■ Extracted text

*-*-*

The entering upon and taking possession of the Mortgaged Property and
the collection of such rents, profits and other income shall not cure or waive
any defaults under this Mortgage nor in any way operate to prevent Mortgagee
from pursuing any other remedy which it may now or hereafter have under the
terms of this Mortgage nor shall it in any way be deemed to constitute Mortgagee
a mortgagee-in-possession.
ARTICLE V
UNIFORM COMMERCIAL CODE
Section 5.01. Security Agreement; Fixture Filing. This Mortgage shall
constitute a security agreement as defined in the Minnesota Uniform Commercial
Code and all acts amendatory thereof and any similar or replacement statute
hereafter enacted (the "Code"), and as to those items of Personal Property
described in this Mortgage that are, or are to become fixtures related to the
real estate mortgaged herein, it is intended as to those items that this
Mortgage shall be effective as a financing statement filed as a fixture filing
from the date of its filing in the real estate records of the County where the
Mortgaged Property is situate. A photographic or other reproduction of this
Mortgage may also be filed as a financing statement. The name of the record
owner of said real estate is the Mortgagor as set forth in page one of this
Mortgage. Information concerning the security interest created by this
instrument may be obtained from Mortgagee, as secured party, at its address as
set forth in page one of this Mortgage. The address of Mortgagor, as debtor, is
as set forth in page one of this Mortgage. This document covers goods which are
or are to become fixtures and other personal property.

*-*-*

■ Given data
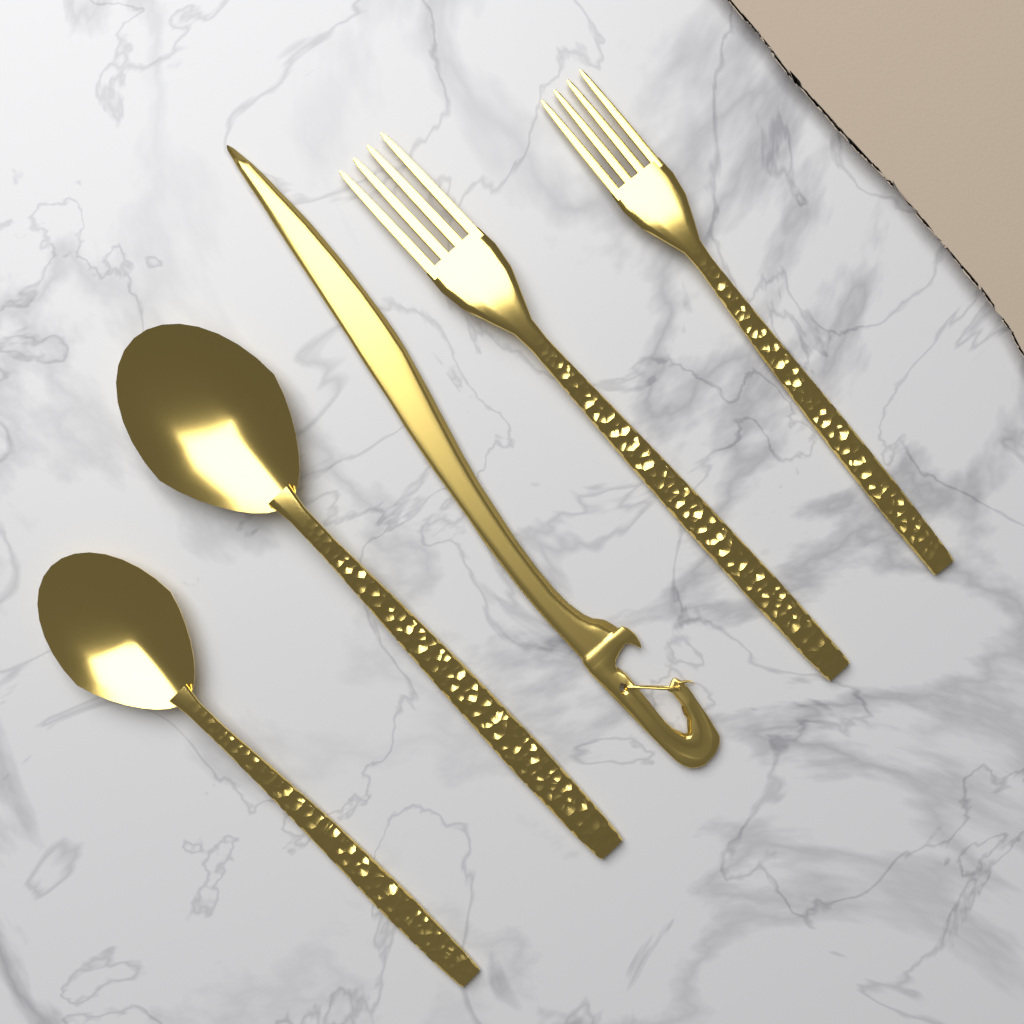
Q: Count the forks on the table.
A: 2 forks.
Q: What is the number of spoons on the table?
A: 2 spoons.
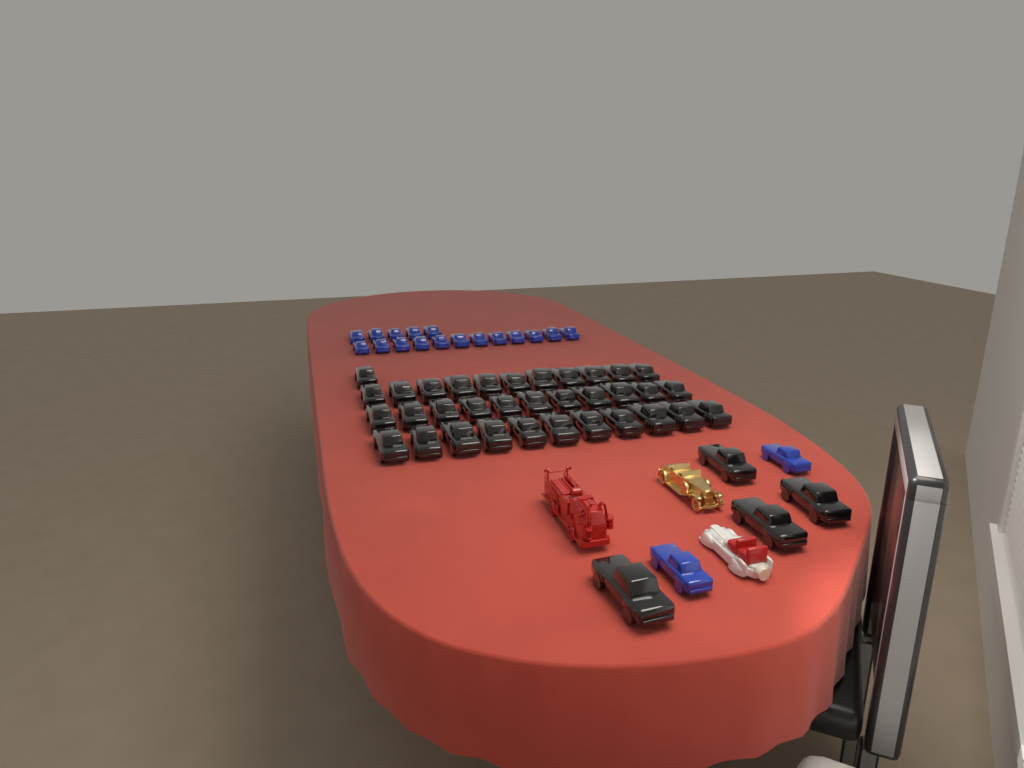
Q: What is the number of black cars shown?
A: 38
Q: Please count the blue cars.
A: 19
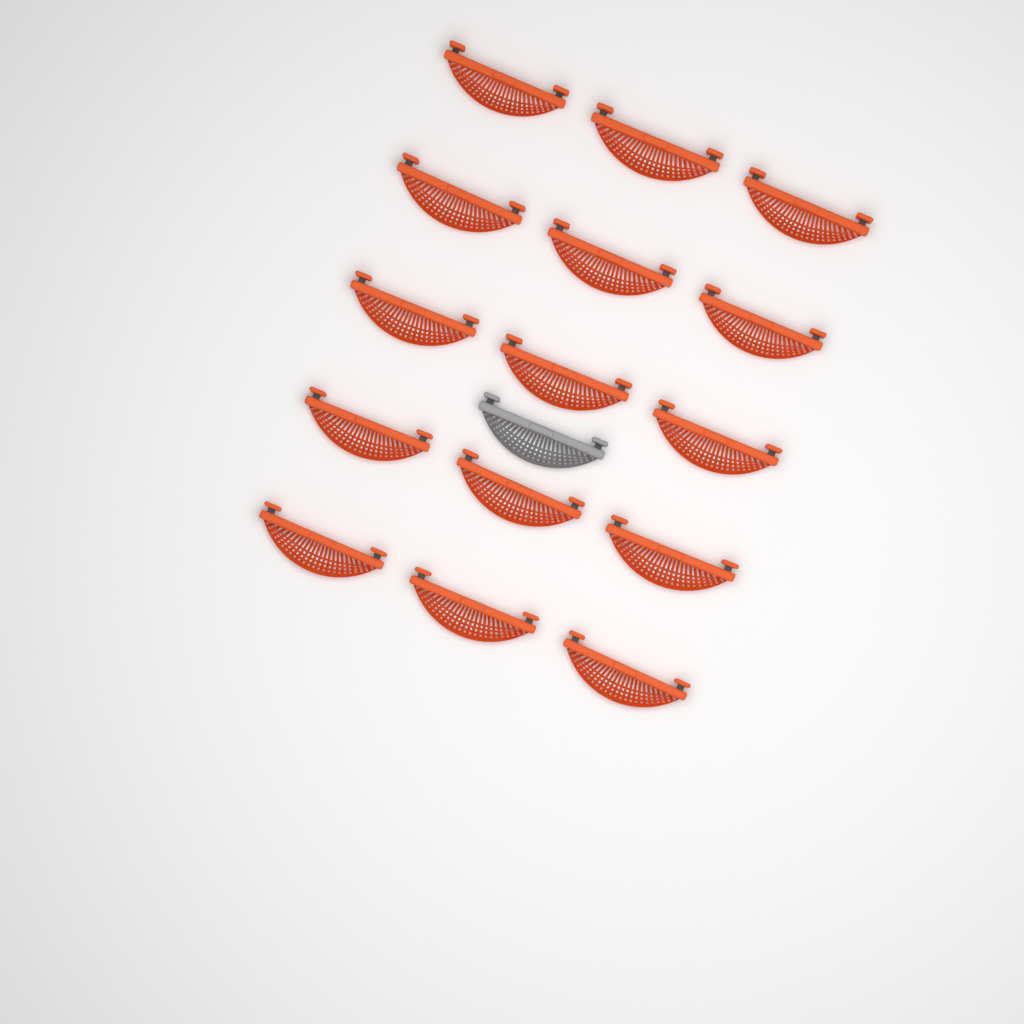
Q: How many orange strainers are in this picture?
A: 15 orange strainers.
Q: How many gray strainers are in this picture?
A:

*-*-*

■ What you are asked to do
Please write out the mortgage excerpt above in full, word for word, from its first line to its last.

■ Final result
The entering upon and taking possession of the Mortgaged Property and
the collection of such rents, profits and other income shall not cure or waive
any defaults under this Mortgage nor in any way operate to prevent Mortgagee
from pursuing any other remedy which it may now or hereafter have under the
terms of this Mortgage nor shall it in any way be deemed to constitute Mortgagee
a mortgagee-in-possession.
ARTICLE V
UNIFORM COMMERCIAL CODE
Section 5.01. Security Agreement; Fixture Filing. This Mortgage shall
constitute a security agreement as defined in the Minnesota Uniform Commercial
Code and all acts amendatory thereof and any similar or replacement statute
hereafter enacted (the "Code"), and as to those items of Personal Property
described in this Mortgage that are, or are to become fixtures related to the
real estate mortgaged herein, it is intended as to those items that this
Mortgage shall be effective as a financing statement filed as a fixture filing
from the date of its filing in the real estate records of the County where the
Mortgaged Property is situate. A photographic or other reproduction of this
Mortgage may also be filed as a financing statement. The name of the record
owner of said real estate is the Mortgagor as set forth in page one of this
Mortgage. Information concerning the security interest created by this
instrument may be obtained from Mortgagee, as secured party, at its address as
set forth in page one of this Mortgage. The address of Mortgagor, as debtor, is
as set forth in page one of this Mortgage. This document covers goods which are
or are to become fixtures and other personal property.